US 12,216,714 B2
Method and system of classifying documents based on layout determination
Niveditha Sureshbabu, Bengaluru (IN); Rajesh Raj, Bengaluru (IN); and Madhusudan Singh, Bangalore (IN)
Assigned to L&T TECHNOLOGY SERVICES LIMITED, Chennai (IN)
Filed by L&T TECHNOLOGY SERVICES LIMITED, Chennai (IN)
Filed on Dec. 19, 2023, as Appl. No. 18/544,486.
Claims priority of application No. 202341039663 (IN), filed on Jun. 9, 2023.
Prior Publication US 2024/0411819 A1, Dec. 12, 2024
Int. Cl.

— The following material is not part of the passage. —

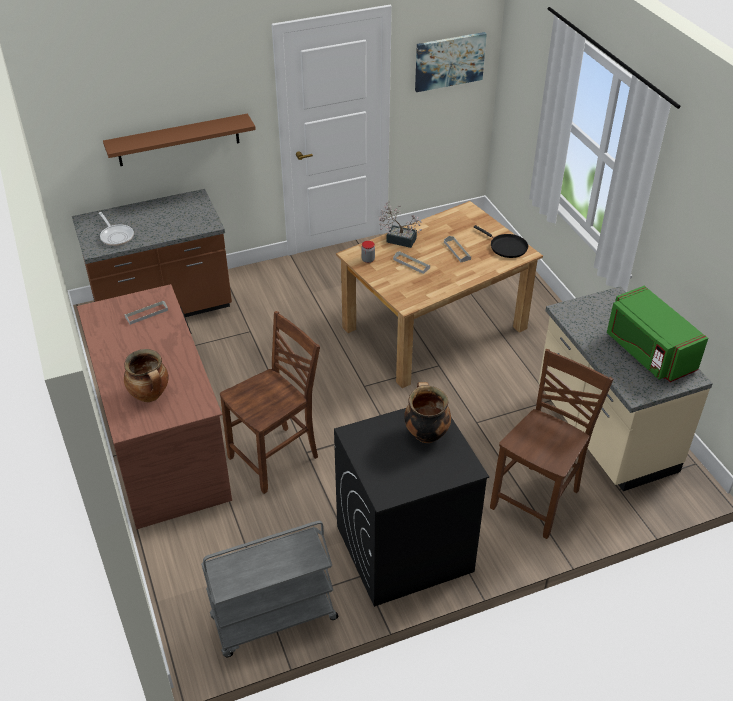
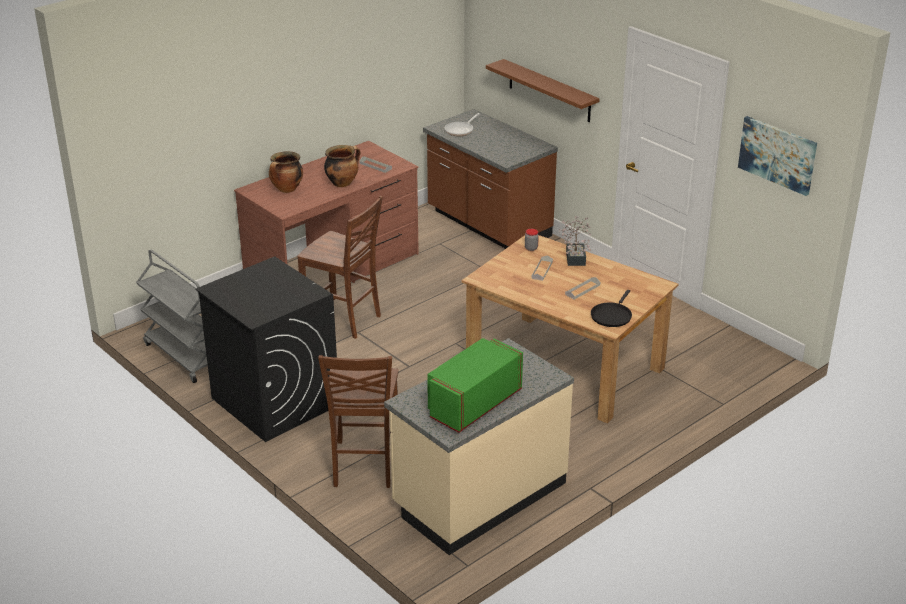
camera: 70 degrees right, 10 degrees down
cooking pot [404,382,451,443] -> cooking pot moved to [324,145,360,187]
brown chair [490,349,613,539] -> brown chair turned 75 degrees clockwise [318,355,398,488]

G06F 16/00 (2019.01); G06F 16/906 (2019.01); G06F 16/93 (2019.01); G06N 5/022 (2023.01)
CPC G06F 16/906 (2019.01) [G06F 16/93 (2019.01); G06N 5/022 (2013.01)] 18 Claims
OG exemplary drawing
 
1. A method of classifying a document, the method comprising:
determining, by a processor, line-text data for each of a plurality of lines of the document using a text extraction technique;
determining, by the processor, a set of unique keywords in the document from a predefined list of keywords based on detection of at least one alias corresponding to each of the set of keywords in the line-text data for each of the plurality of lines,
wherein the set of unique keywords are determined in a pre-defined reading sequence of the plurality of lines of the document;
determining, by the processor, a feature matrix for the set of unique keywords by:
for each keyword in the set of unique keywords:
determining, by the processor, two forward nodes as next two subsequent keywords in the set of unique keywords based on determination of a shortest distance between position of the corresponding keyword and positions of the next two subsequent keywords and based on the pre-defined reading sequence;
determining, by the processor, weights of each of the two forward nodes based on the shortest distance and an angle of each of the two forward nodes with respect to the corresponding keyword; and
determining, by the processor, a document layout of the document by:
determining, by the processor, a cluster from a plurality of clusters based on the feature matrix using a machine learning clustering model,
wherein the each of the plurality of clusters correspond to a unique document layout from a plurality of document layouts, and
wherein the machine learning clustering model is trained based on training data comprising a plurality of documents corresponding to each of the plurality of document layouts.